*** Block opens ***

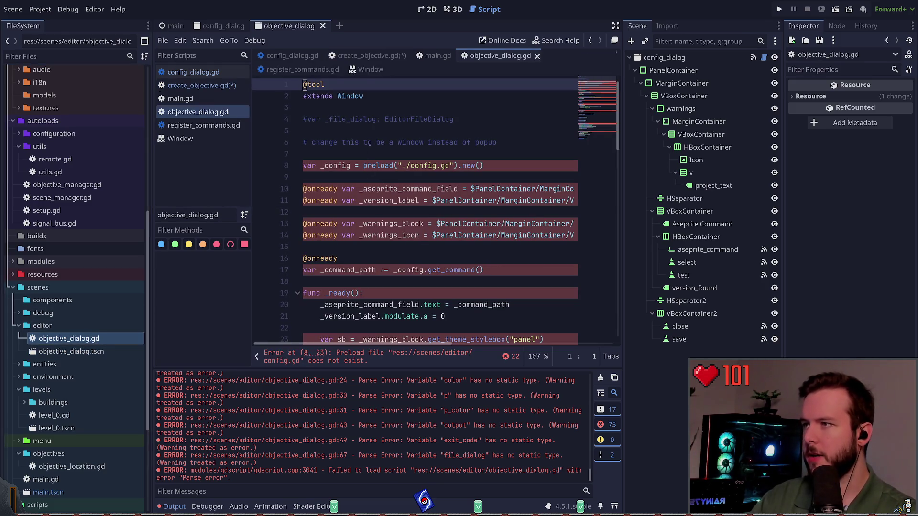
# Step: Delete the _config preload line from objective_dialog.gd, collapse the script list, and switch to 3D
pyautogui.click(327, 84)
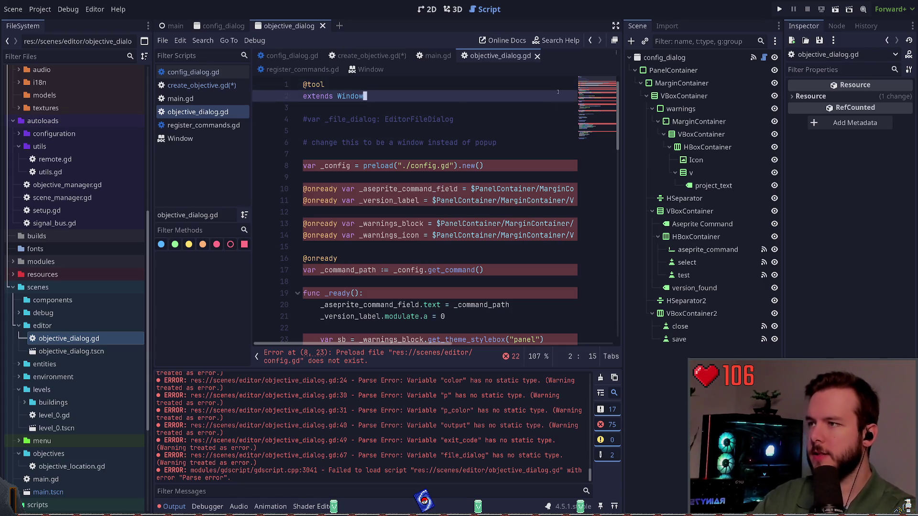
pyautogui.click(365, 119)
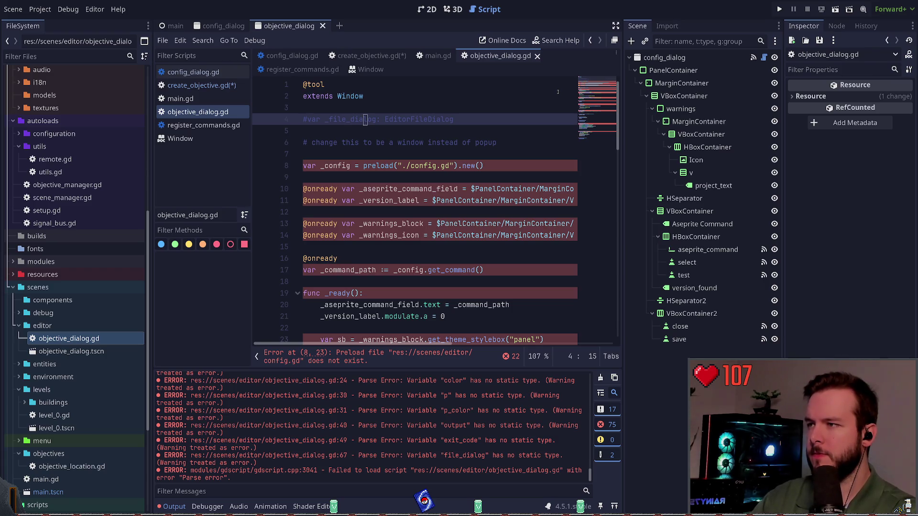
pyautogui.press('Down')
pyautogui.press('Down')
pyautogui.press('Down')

*** Block closes ***
*** Block opens ***

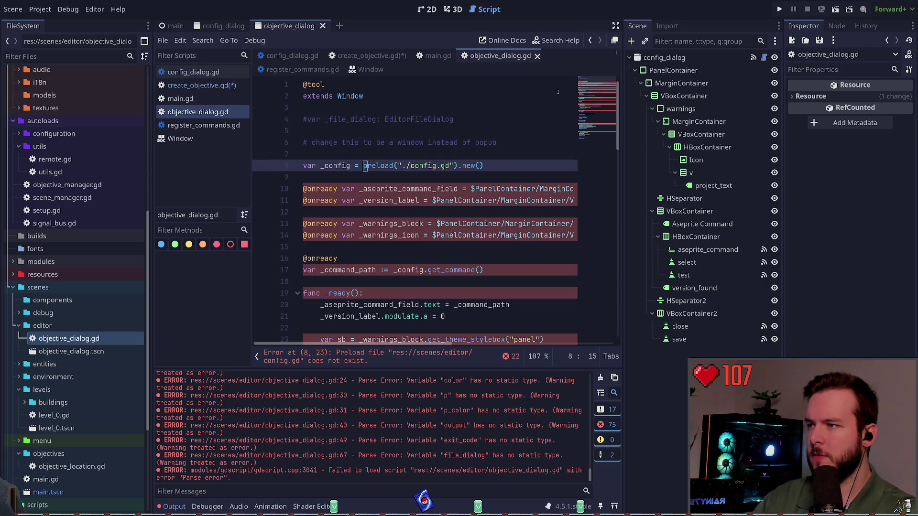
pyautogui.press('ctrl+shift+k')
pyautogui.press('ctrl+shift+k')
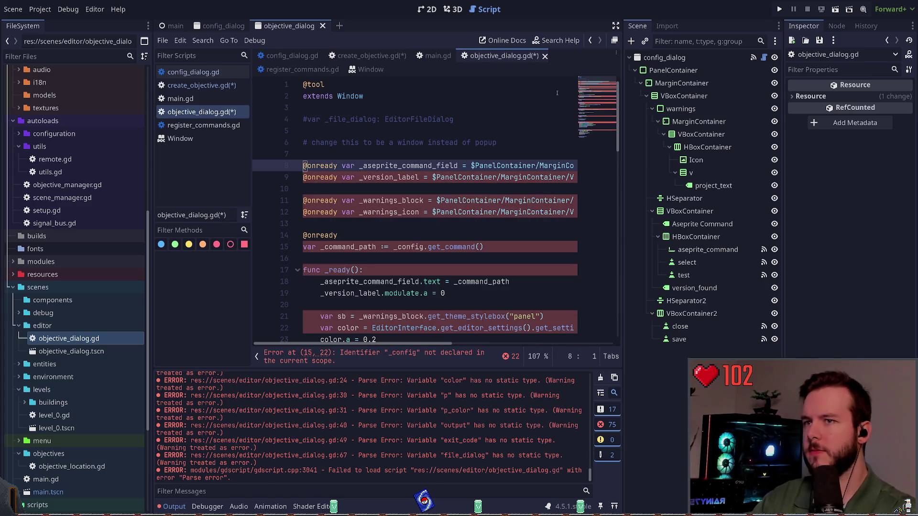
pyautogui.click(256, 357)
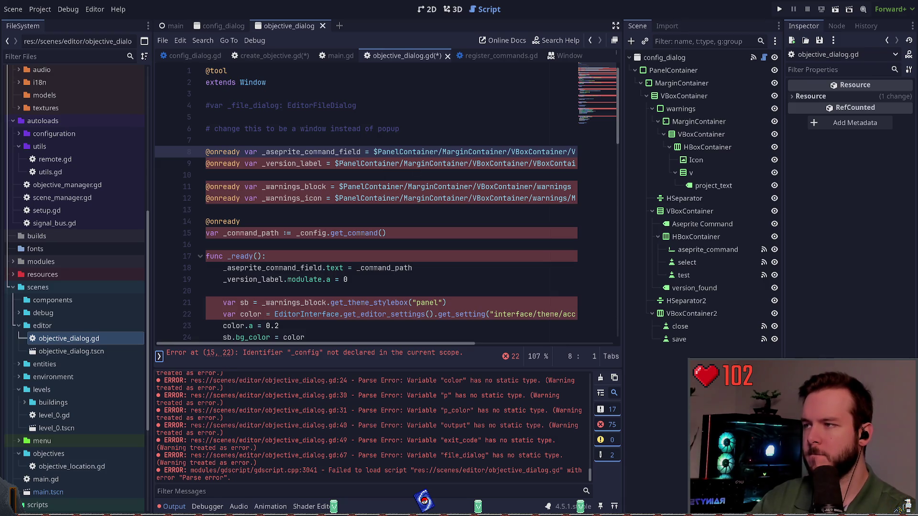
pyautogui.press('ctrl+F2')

*** Block closes ***

* **ACTIVITY**: Although the records above contain pictures, the copy must not; set down exactly the lines from the one with "pyautogui.click(256, 357)" up to and including the one with "pyautogui.press('ctrl+F2')".

* **RESPONSE AREA**:
pyautogui.click(256, 357)
pyautogui.press('ctrl+F2')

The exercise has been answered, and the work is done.